Many companies have technical debt which consists of applications and/or databases that are no longer in support or cannot be upgraded. How can we get this data in an Azure Data Lake when the size of the tables are large and there are not slowly changing dimensions within the source database tables. Do not worry, there is a commercial off the shelf (COTS) solution that can help. Fivetran is a company that specializes in the automation of disparate sources into a chosen destination. This extract and load (EL) tool will read the write ahead log (transaction log) off your ancient database and replicate the data to a modern data platform.
Business Problem
Our manager knows the pubs database, which is installed on a PostgreSQL database in our data center, does not have any slowly changing dimensions.
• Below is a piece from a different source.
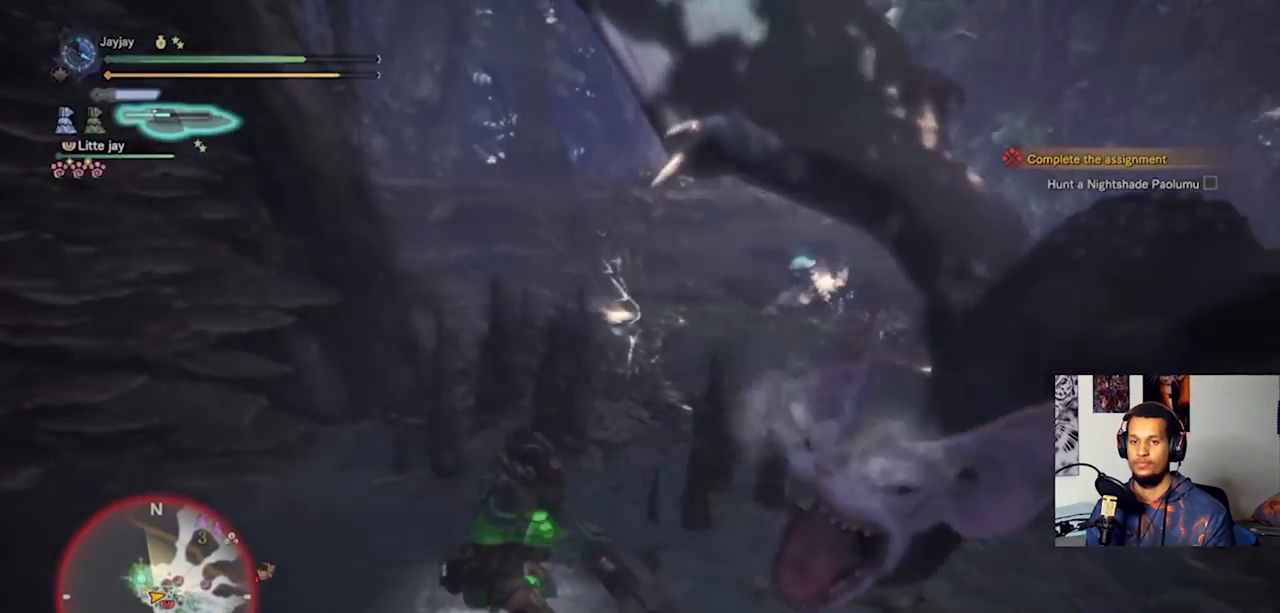
{"buttons": ["CROSS"], "left_stick": "up-left", "right_stick": "center", "events": [[267, "right_stick", "center"], [367, "left_stick", "up-left"], [433, "CROSS", "down"]]}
How can we replicate this data to an Azure Databricks schema containing delta tables?
What are slowly changing dimensions (SCD)? Type 1 SCD updates the record in place as well as an update timestamp. To perform an incremental load, just find all the records that have new timestamps. Type 2 SCD or effective dating is used to understand when a record was important. For instance, John was a data architect level 1 between 1/1/2017 and 12/31/2020. He was promoted to level 2 on 01/01/2021. The first record would have start and end dates reflecting the period in which the job title was active. The second record would have a begin date of 01/01/2021. The newest records would have an end date with a null value.
Another way to incrementally load records from a database table that does not have slowly changing dimensions is to use a hash function. All columns except for the primary key columns are joined together using a computed column. Null values are replaced with a default value for a given data type domain. The hash function is applied to this large string to create a unique value. Now, we can use the primary key and hash column to compare what is in our data center to what is in the cloud? Any matches on primary key with mismatched hash keys are changed records while non-matched primary keys in the source indicate a new record. This technique is not without possible issues. If you have schema drift, then the all the hash keys are invalid when a new column is added. Collison of keys is a possibility if not enough bits are used.
The best solution is to use a COTS package such as Fivetran. All insert, update, and delete actions are written to the log before persisting to disk. We know exactly what has changed and can incrementally load the data into the cloud. Even this technique might have issues due to the source system. For instance, an ALTER TABLE command is a Data Definition Language (DDL) statement. This information might not be captured in the logs of certain databases. Therefore, a DROP TABLE followed by a refresh might be needed to add schema changes to the target tables.
Technical Solution
A trial version of Fivetran will be used to create the proof of concept (POC) for our boss. The following tasks will be explored so that we have a complete understanding of how to deploy Fivetran on additional application servers.
- Prerequisites for Fivetran
- Install Fivetran Software
- Configure Fivetran repository
- Configure source and target systems
- Create source and target locations
- Create a new replication channel
- Snapshot load of pubs schema
- Test insert, update and delete actions
- How to handle schema drift
The image below was taken from the Fivetran documentation on the High Availability Replication (HVR) software. This software uses a hub and agent design. Since our POC only has one database, we only need to have the hub. As you can see, many different types of sources and targets are supported by the software.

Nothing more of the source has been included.